▸ YOUR TASK
Below are the records; copy each line in which "interest" can be found.

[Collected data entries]
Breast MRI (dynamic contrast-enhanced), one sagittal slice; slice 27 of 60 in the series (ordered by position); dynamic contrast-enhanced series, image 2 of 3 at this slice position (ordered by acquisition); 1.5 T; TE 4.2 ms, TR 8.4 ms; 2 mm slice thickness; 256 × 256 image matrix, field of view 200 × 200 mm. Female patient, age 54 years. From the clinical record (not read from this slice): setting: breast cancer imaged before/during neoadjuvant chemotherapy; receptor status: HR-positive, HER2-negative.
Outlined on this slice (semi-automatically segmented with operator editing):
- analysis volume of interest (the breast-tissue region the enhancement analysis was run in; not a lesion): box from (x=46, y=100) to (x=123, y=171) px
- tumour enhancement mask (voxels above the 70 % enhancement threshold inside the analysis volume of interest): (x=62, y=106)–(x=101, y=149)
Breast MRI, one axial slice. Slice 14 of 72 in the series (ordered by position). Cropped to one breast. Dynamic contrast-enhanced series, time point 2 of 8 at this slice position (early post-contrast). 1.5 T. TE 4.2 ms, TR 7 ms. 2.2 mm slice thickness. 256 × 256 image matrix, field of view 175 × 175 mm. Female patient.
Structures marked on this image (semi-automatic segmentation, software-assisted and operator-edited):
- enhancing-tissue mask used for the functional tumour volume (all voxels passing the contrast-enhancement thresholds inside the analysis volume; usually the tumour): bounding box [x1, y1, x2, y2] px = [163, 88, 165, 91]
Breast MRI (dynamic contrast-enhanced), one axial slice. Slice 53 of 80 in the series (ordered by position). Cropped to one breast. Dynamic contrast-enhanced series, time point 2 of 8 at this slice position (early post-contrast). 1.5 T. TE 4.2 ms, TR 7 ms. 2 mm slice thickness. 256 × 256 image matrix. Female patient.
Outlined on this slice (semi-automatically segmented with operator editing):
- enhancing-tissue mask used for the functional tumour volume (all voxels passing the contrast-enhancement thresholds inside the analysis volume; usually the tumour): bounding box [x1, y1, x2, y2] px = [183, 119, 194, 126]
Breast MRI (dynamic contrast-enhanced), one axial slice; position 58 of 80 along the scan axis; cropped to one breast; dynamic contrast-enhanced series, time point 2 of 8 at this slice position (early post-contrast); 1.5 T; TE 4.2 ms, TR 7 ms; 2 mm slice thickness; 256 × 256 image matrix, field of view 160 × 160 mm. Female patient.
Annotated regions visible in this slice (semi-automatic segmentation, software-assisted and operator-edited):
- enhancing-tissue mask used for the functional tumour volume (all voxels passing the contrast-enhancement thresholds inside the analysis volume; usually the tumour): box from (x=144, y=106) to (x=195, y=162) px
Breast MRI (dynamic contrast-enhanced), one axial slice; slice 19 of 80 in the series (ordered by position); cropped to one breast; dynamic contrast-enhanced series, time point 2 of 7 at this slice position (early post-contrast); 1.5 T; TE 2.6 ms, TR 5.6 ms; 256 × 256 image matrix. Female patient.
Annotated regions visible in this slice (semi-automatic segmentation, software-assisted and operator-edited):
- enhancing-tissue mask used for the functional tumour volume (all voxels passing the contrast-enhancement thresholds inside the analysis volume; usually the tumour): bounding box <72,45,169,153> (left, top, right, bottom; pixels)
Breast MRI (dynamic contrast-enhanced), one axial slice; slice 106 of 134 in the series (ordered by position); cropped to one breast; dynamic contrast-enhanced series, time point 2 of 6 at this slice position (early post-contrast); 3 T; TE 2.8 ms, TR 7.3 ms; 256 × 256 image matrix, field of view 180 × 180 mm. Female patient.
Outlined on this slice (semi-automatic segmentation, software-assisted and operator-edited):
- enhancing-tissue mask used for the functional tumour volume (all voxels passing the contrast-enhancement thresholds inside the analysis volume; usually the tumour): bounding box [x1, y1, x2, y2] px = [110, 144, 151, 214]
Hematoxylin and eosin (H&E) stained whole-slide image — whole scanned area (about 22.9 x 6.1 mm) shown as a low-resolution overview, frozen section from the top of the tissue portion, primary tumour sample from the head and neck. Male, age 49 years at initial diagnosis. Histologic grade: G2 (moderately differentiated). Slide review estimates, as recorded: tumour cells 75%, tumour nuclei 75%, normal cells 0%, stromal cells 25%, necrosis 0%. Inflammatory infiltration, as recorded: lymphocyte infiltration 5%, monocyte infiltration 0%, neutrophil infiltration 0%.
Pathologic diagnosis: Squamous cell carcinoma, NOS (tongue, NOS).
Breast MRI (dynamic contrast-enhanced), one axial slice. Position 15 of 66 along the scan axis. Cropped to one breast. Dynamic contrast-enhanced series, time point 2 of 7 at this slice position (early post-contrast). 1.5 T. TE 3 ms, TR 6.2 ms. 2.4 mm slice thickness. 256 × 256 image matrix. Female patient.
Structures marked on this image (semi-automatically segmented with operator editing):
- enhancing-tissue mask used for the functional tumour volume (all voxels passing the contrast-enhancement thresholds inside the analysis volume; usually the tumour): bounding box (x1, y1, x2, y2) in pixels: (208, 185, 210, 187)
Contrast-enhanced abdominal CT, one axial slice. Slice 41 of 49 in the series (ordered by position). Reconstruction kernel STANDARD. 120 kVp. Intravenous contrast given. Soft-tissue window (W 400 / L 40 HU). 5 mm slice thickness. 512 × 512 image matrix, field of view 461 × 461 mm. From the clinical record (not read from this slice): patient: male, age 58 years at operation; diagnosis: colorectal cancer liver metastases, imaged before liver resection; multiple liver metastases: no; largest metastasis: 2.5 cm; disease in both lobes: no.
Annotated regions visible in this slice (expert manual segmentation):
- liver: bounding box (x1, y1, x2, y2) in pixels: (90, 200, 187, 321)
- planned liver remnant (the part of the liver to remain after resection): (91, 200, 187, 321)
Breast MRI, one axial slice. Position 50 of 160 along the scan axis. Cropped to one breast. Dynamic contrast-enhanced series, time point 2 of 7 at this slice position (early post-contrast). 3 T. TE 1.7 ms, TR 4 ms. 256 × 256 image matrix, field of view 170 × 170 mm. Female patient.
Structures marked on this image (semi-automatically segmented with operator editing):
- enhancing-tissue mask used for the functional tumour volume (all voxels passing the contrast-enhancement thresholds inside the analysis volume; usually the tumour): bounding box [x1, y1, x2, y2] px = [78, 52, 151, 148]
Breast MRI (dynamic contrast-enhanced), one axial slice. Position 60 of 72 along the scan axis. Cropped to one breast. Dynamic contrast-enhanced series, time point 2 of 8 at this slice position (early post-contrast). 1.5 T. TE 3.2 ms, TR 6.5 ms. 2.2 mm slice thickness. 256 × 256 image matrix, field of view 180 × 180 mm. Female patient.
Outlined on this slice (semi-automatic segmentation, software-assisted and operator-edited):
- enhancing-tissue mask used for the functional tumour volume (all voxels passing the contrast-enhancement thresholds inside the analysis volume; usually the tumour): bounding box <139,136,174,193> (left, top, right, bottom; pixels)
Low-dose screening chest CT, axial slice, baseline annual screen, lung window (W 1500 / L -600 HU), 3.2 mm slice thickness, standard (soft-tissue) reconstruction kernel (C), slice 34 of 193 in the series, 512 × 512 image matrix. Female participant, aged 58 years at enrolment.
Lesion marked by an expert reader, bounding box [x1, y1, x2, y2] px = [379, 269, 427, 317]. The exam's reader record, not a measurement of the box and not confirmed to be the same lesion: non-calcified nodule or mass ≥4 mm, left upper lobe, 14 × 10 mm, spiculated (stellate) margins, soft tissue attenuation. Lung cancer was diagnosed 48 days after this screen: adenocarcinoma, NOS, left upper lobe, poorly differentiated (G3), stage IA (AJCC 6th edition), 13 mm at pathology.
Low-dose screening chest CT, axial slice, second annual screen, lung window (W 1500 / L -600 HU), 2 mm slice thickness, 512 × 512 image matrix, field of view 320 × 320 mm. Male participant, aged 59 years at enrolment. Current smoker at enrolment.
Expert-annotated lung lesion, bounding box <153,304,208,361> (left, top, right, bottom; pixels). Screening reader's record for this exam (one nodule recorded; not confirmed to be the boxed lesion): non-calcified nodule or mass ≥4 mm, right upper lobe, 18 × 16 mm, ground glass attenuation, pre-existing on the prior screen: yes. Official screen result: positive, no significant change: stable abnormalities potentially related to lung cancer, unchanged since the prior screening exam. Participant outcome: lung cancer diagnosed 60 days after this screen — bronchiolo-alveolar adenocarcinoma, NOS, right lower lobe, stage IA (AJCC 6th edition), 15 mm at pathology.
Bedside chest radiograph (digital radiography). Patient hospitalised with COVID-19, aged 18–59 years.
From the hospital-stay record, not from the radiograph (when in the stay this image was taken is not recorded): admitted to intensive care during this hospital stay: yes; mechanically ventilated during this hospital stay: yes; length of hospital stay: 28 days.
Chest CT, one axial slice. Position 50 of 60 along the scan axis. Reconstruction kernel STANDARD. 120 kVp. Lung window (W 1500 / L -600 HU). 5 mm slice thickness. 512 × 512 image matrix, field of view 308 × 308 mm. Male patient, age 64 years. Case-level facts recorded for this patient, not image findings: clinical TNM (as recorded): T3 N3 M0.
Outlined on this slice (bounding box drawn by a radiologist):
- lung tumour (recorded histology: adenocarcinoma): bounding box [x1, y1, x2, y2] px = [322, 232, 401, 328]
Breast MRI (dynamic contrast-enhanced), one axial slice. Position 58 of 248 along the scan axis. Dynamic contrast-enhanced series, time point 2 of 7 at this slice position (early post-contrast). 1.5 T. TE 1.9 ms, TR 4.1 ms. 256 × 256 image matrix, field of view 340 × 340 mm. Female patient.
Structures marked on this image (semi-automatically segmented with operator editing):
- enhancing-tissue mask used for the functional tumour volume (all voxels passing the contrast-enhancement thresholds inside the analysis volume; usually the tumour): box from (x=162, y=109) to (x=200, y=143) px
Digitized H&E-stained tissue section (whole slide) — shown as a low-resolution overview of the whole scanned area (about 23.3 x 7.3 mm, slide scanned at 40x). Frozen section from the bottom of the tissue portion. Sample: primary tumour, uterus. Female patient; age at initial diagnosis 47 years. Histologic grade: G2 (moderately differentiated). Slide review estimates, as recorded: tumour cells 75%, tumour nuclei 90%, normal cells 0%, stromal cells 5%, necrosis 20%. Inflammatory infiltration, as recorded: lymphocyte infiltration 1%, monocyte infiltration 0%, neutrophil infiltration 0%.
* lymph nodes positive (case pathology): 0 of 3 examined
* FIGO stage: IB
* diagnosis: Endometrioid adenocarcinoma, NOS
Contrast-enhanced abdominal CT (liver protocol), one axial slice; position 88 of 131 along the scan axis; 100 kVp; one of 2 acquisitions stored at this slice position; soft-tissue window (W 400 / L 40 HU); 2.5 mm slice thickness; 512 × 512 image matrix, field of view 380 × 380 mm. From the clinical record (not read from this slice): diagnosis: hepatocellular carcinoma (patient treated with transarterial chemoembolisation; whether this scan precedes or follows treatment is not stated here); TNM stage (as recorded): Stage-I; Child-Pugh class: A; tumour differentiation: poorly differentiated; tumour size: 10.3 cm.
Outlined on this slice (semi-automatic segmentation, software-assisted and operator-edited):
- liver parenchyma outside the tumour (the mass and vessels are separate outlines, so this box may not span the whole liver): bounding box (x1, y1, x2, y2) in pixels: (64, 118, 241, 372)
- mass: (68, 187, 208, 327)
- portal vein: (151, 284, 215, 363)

▸ TASK OUTPUT
- analysis volume of interest (the breast-tissue region the enhancement analysis was run in; not a lesion): box from (x=46, y=100) to (x=123, y=171) px
- tumour enhancement mask (voxels above the 70 % enhancement threshold inside the analysis volume of interest): (x=62, y=106)–(x=101, y=149)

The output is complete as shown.